MS. MITCHELL:  Welcome back.  I'm Andrea Mitchell at the State 
Department.  With me, Secretary of State Warren Christopher.  Mr. 
Christopher, Bosnia.  Right now your special ambassador, Richard 
Holbrooke, is meeting in Belgrade, Serbia, with Milosevic, who we 
believe has the ultimate answer to whether these war criminals -- the 
Bosnian Serb leaders -- are ever arrested.  What can you tell us?  The 
meetings yesterday, we are told, did not go very well. 
 
SECRETARY CHRISTOPHER:  Andrea, let me put it in a little broader frame.  

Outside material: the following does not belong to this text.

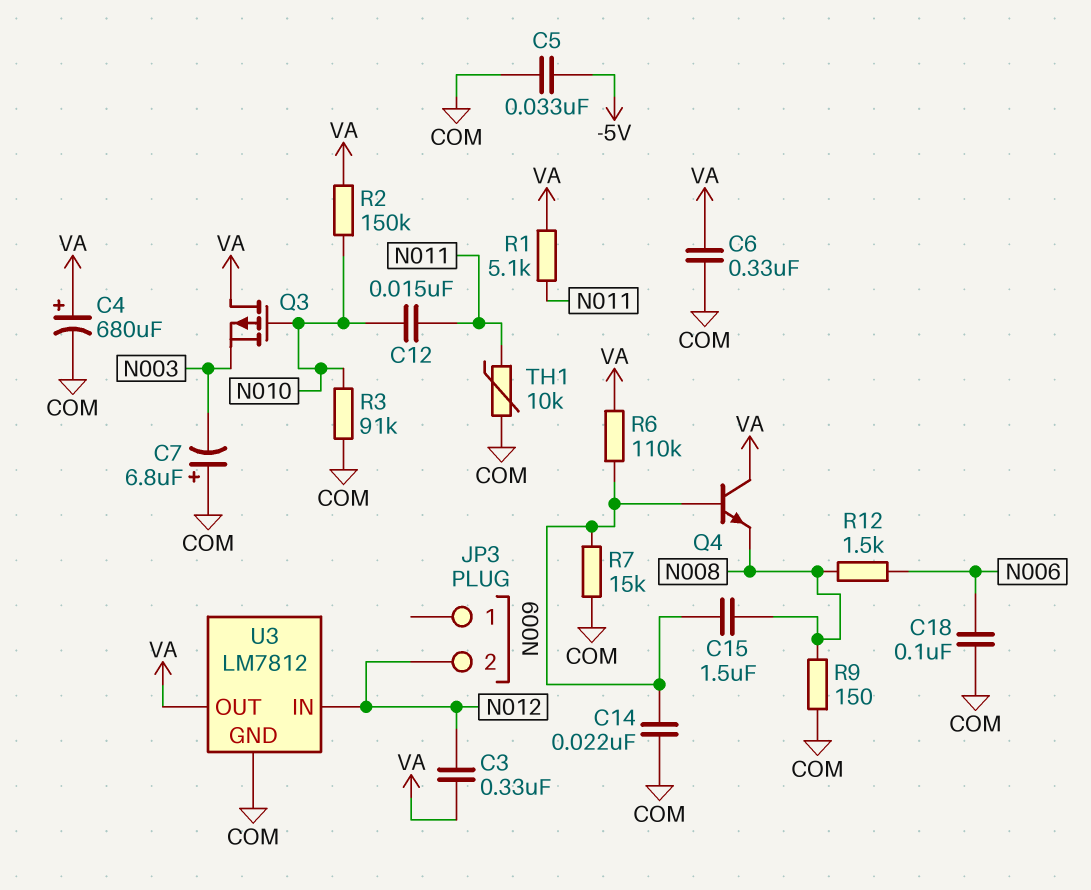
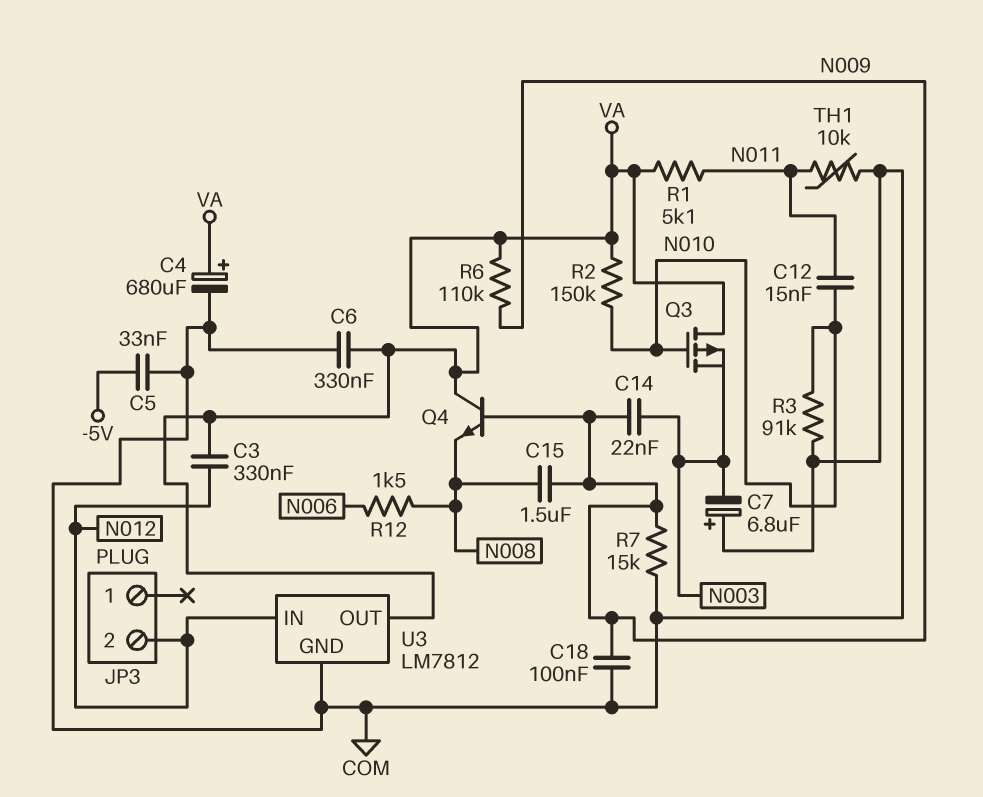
C14: 22nF (COM, N009) -> 22nF (N003, N009)
C18: 100nF (COM, N006) -> 100nF (COM, N009)
R9: 150 (COM, N008) -> none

I asked Dick Holbrooke to go back to the region to meet with all the 
leaders of the three countries.  He's now met with President 
Izetbegovic, President Tudjman and President Milosevic. 
 
There's been some progress in connection with economic matters.  The 
Vice President of Bosnia is going to be going to Belgrade to meet with 
the Serbs, and that's the highest level contact that they've had.  But I 
know the principal that you have is in connection with Dr. Karadzic. 
 
Dick Holbrooke had four or five hours with Milosevic, and he's now going 
back, and he is in the course of the crucial meeting right now.  As far 
as his trip goes, he's going to be using all the influence and pressure 
he can on President Milosevic to try to encourage him; to try to get him 
to comply with the Dayton agreement, and that is to insure that Dr. 
Karadzic is not involved in this election process in any way. 
 
MS. MITCHELL:  What pressure can we use?  I mean, we've threatened 
economic sanctions, but our allies are not as willing as we are to 
impose them, and, if we do it by ourselves, it will not be as effective.  
I mean, how can we get Milosevic to turn these two guys over when in 
effect they're thumbing their noses at the rest of the world? 
 
SECRETARY CHRISTOPHER:  President Milosevic was deeply involved in the 
Dayton agreement -- the Dayton negotiations.  He has a big stake in 
making sure that Dayton works, and we're going to be reminding him of 
that.  But we have a little bit more by way of leverage than your 
comment indicated. 
 
I was personally involved in negotiating with President Milosevic a 
provision of the Dayton agreement that says that if he is not in 
compliance with the agreement,.if his country is not in compliance, the 
sanctions that have been suspended can be reimposed automatically upon 
recommendation either of the IFOR Commander or of Carl Bildt, the High 
Representative. 
 
I think he needs to be reminded of that.  We're going to have a really 
pretty candid conversation with him as to what the prospects and 
possibilities are here.  If he's able to accomplish this, I think that 
there are prospects for him of some things that he very much wants to 
have.  On the other hand, if this is not done, I think that he will be 
found not to be in compliance with the Dayton agreement, and then we'll 
be prepared to take some additional action. 
 
So I think we have both the suasion of trying to get him to comply with 
an agreement in which he was importantly involved and which has brought 
considerable benefits to Serbia.  We also, I think, have the indication 
to him that there would be some costs if he doesn't comply -- some very 
serious costs. 
 
MS. MITCHELL:  Mr. Secretary, thank you very much for bringing us up to 
date.  We know your time is tight.  We appreciate your taking these 
moments to be with us. 
 
SECRETARY CHRISTOPHER:  Thank you, Andrea.